**Testo fornito**
◆ ◆ ◆ ◆ ◆
N. 5 - Ottobre 2005
VIAGGIO IN AUSTRALIA
Nel
cuore della mitologia aborigena
di
Salvatore Liberti
Sono
le ore 7 del 26 gennaio: l’ Australian Day,
giorno di festa nazionale. Aeroporto di Sydney: eccomi
pronto ad affrontare una emozionante avventura. La
scoperta di un mito, il "dream-time". Mi sento pervaso
da uno stato d’ animo di eccitazione misto ad ansia;
le immagini di Sydney, che sto per lasciare, si
sovrappongono a quelle dell’Ayers Rock, un
sogno vissuto solo attraverso le pagine di National
Geographic e queste immagini, che mi scorrono di
fronte come in un film, sembrano annodarsi tra di
loro.
Dopo
circa due ore dal decollo dell’aereo, scorgo sotto di
me attraverso il finestrino un paesaggio assolutamente
straordinario, una immensa distesa di terra color ocra
con macchie di grigio e di verde senza rilievo. Ho la
sensazione che il tempo e lo spazio siano quasi senza
spessore.
◆ ◆ ◆ ◆ ◆
**Estratto dati**
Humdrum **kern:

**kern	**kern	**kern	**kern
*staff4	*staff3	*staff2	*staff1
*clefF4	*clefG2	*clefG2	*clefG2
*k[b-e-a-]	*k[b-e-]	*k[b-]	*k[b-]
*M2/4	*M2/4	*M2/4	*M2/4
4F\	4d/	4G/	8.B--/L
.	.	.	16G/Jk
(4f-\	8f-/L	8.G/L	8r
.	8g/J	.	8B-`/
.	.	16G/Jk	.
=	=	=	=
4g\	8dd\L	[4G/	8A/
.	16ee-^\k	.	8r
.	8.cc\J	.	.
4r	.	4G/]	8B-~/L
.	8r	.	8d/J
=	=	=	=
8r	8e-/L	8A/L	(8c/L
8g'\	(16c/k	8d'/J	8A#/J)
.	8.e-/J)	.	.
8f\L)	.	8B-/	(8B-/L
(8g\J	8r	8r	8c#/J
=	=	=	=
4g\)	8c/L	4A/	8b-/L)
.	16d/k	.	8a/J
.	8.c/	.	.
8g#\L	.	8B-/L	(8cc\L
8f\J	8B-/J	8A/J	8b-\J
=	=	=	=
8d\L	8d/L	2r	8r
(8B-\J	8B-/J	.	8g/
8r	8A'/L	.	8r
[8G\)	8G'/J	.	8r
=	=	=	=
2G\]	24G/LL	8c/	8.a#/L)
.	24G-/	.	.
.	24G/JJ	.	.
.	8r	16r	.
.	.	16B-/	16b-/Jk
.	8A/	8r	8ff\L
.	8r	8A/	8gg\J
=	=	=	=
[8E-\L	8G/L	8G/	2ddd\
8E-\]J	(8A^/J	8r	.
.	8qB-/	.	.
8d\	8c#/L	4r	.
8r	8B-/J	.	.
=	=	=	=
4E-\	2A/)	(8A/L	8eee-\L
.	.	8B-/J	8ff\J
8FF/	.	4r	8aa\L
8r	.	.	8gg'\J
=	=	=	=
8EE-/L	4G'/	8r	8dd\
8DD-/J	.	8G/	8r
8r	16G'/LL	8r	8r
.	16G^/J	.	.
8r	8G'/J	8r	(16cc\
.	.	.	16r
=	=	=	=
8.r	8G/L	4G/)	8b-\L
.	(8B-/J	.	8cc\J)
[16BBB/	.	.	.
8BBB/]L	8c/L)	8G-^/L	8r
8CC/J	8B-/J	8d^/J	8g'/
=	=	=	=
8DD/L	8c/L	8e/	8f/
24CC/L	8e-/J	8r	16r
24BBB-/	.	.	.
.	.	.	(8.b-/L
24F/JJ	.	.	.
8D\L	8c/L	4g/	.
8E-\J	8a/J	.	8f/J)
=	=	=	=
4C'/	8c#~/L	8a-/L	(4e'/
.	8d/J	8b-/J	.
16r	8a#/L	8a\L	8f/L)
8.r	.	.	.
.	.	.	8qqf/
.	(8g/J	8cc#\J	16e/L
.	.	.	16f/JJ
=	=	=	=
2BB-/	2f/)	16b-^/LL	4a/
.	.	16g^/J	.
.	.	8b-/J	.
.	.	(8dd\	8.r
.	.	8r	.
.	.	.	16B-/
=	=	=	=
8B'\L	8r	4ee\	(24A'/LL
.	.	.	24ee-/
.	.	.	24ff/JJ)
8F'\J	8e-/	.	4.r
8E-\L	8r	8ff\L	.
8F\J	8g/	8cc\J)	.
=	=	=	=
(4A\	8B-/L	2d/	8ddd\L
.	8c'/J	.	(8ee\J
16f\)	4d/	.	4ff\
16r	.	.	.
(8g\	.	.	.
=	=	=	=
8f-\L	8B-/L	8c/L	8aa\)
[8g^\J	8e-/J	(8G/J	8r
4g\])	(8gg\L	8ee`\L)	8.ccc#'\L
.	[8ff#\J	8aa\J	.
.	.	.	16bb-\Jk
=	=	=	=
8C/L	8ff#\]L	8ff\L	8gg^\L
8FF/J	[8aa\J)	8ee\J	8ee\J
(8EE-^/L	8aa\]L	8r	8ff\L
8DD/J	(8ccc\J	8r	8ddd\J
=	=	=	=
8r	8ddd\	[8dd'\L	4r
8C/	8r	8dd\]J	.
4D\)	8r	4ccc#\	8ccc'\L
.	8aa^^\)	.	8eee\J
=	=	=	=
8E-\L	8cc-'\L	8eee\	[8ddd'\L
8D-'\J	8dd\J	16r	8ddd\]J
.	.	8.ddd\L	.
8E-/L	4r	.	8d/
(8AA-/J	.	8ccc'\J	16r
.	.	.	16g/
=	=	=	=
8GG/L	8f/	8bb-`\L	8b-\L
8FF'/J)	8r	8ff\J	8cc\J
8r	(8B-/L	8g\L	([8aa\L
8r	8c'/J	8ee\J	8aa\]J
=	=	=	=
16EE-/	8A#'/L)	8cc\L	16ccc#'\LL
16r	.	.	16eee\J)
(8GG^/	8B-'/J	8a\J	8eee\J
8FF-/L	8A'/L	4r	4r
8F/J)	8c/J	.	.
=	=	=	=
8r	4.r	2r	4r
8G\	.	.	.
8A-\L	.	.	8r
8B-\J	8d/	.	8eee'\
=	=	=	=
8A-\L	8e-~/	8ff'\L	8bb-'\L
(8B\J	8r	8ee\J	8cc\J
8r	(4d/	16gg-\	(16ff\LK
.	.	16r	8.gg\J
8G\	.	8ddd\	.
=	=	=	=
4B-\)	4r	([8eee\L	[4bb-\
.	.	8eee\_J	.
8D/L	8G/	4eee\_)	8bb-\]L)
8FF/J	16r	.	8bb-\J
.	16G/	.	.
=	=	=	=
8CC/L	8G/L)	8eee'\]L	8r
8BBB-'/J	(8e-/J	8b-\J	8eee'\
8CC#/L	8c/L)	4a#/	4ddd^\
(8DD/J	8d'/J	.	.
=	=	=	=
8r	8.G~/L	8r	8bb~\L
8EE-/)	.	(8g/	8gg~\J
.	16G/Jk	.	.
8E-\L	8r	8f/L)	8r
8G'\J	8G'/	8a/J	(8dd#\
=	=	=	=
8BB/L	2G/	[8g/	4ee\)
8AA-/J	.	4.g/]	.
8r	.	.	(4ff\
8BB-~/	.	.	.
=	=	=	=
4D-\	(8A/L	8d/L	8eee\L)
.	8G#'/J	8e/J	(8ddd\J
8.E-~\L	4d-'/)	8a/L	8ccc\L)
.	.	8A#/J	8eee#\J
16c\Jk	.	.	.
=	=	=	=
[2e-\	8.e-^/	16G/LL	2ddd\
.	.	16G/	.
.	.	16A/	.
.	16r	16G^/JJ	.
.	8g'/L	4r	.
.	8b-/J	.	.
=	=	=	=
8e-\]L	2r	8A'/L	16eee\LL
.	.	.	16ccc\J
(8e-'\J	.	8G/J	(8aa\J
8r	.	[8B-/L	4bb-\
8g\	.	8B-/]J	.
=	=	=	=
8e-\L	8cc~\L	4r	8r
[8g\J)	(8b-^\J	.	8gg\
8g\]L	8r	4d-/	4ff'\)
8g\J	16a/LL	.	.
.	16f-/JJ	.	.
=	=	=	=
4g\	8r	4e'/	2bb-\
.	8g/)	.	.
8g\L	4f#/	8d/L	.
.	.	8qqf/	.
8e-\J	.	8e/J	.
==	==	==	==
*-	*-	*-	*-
◆ ◆ ◆ ◆ ◆
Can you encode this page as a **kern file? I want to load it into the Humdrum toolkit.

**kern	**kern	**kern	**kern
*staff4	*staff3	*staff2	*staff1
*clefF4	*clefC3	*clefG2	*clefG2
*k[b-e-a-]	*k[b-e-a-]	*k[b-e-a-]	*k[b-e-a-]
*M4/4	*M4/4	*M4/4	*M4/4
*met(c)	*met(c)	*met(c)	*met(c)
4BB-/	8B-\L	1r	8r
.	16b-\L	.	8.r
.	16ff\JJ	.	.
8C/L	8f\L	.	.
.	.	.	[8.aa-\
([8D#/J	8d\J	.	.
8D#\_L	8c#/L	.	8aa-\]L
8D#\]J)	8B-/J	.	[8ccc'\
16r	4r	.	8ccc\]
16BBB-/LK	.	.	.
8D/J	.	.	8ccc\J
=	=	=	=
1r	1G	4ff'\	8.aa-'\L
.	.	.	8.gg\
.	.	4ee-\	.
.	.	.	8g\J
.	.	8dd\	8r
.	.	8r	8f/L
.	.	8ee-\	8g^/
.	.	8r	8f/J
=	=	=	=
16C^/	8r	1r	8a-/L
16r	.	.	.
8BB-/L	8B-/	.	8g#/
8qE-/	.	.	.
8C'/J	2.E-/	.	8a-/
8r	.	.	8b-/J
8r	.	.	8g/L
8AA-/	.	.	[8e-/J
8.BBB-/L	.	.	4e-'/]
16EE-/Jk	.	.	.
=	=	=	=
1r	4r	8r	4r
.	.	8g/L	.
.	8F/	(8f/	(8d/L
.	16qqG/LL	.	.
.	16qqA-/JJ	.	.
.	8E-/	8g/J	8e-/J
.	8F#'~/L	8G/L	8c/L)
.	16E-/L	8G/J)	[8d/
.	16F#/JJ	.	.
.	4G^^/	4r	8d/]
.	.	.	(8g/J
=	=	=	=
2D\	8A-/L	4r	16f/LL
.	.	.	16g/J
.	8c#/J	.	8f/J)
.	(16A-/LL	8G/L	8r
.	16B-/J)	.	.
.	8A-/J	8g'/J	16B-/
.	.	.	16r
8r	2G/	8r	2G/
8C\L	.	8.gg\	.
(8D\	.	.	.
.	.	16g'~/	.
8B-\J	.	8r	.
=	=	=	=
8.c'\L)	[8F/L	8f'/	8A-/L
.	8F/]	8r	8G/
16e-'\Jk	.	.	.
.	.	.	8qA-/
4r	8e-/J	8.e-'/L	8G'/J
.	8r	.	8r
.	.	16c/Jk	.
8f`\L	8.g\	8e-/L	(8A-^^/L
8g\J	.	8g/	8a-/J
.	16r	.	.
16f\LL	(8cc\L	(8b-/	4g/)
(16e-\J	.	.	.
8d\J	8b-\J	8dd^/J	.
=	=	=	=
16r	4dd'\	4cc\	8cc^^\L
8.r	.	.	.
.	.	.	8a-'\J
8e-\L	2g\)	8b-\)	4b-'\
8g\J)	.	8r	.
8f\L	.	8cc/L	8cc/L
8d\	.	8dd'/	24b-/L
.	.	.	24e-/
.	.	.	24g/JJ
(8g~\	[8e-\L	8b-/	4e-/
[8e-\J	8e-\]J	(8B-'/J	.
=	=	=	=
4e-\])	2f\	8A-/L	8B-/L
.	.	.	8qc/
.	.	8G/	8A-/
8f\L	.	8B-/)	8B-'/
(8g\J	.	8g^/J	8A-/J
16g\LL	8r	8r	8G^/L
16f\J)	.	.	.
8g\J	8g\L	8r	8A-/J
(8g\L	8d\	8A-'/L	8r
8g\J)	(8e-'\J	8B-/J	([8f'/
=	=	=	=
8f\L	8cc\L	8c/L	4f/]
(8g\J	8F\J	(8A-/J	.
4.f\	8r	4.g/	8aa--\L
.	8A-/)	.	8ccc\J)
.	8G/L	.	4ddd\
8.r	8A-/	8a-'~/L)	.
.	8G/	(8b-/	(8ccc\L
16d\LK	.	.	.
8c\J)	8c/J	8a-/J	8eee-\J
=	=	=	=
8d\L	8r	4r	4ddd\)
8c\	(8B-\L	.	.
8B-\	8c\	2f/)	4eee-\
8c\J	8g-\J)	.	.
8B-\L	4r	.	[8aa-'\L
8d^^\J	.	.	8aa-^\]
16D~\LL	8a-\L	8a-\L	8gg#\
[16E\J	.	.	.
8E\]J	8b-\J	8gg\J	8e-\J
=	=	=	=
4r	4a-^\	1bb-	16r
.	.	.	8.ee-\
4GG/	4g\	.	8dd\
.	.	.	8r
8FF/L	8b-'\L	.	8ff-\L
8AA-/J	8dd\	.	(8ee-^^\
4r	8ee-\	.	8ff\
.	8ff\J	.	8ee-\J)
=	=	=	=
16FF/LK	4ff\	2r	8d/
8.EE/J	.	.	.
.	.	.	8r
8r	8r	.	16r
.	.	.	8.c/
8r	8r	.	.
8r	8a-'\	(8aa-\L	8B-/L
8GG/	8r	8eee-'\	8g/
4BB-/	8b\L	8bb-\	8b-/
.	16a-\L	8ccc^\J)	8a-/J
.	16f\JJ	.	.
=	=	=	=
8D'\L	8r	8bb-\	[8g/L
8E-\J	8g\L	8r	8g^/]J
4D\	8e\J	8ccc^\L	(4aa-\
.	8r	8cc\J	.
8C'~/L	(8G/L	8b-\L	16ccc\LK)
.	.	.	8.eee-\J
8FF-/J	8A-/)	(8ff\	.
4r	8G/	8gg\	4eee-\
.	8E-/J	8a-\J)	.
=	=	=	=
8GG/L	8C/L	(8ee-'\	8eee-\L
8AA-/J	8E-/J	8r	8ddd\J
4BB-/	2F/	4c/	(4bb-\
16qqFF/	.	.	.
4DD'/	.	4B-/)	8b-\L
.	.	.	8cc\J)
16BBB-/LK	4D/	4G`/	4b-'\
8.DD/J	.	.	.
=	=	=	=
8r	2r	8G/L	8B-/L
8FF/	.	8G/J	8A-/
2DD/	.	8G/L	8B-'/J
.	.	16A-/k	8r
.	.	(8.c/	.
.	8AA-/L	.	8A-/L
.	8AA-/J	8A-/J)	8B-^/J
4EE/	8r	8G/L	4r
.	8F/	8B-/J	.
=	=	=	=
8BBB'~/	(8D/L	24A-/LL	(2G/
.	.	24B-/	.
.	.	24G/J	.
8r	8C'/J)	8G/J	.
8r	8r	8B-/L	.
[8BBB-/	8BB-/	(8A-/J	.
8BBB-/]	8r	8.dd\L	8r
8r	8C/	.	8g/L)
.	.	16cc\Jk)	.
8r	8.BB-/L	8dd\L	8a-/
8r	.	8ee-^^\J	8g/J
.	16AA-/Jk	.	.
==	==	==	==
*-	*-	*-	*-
◆ ◆ ◆ ◆ ◆
**Consegna esercizio**
Continui il racconto del viaggio in Australia, riprendendolo subito dopo la sua ultima frase.

**Risultato esercizio**
Atterriamo ad Alice Springs: un nome di
forte suggestione, forse perché custodisce luoghi
circondati da un alone di mistero, o dovuta alla
presenza di una numerosa comunità aborigena. Senza
dubbio, sono anche influenzato e sensibilmente
affascinato dalla lettura del libro di Bruce
Chatwin “Le vie dei canti”: leggere trovandosi
negli stessi luoghi descritti dallo scrittore
costituisce una esperienza assolutamente unica. Le “vie
dei canti” sono, nella mitologia aborigena, un
labirinto di sentieri invisibili che corre lungo tutto
il territorio australiano. I miti della creazione
raccontano di antenati totemici che, nel “tempo del
sogno”, crearono se stessi e poi partirono per un
viaggio attraverso il continente, cantando il nome di
tutto ciò che vedevano e dando così origine al mondo
per mezzo del canto.
Prendo possesso della mia stanza al “Toddy’s Resort” e
mi immergo (è un eufemismo, perché fa molto caldo)
nella magica atmosfera di Alice Springs.
Attraverso
Todd Street ed ho l’opportunità di incontrare, per la
prima volta da quando sono in Australia, alcuni
aborigeni del luogo. La loro attuale condizione di
emarginazione mi fa pensare a quanto sia oggi
distante, per loro, lo spirito del “tempo dei
sogni”.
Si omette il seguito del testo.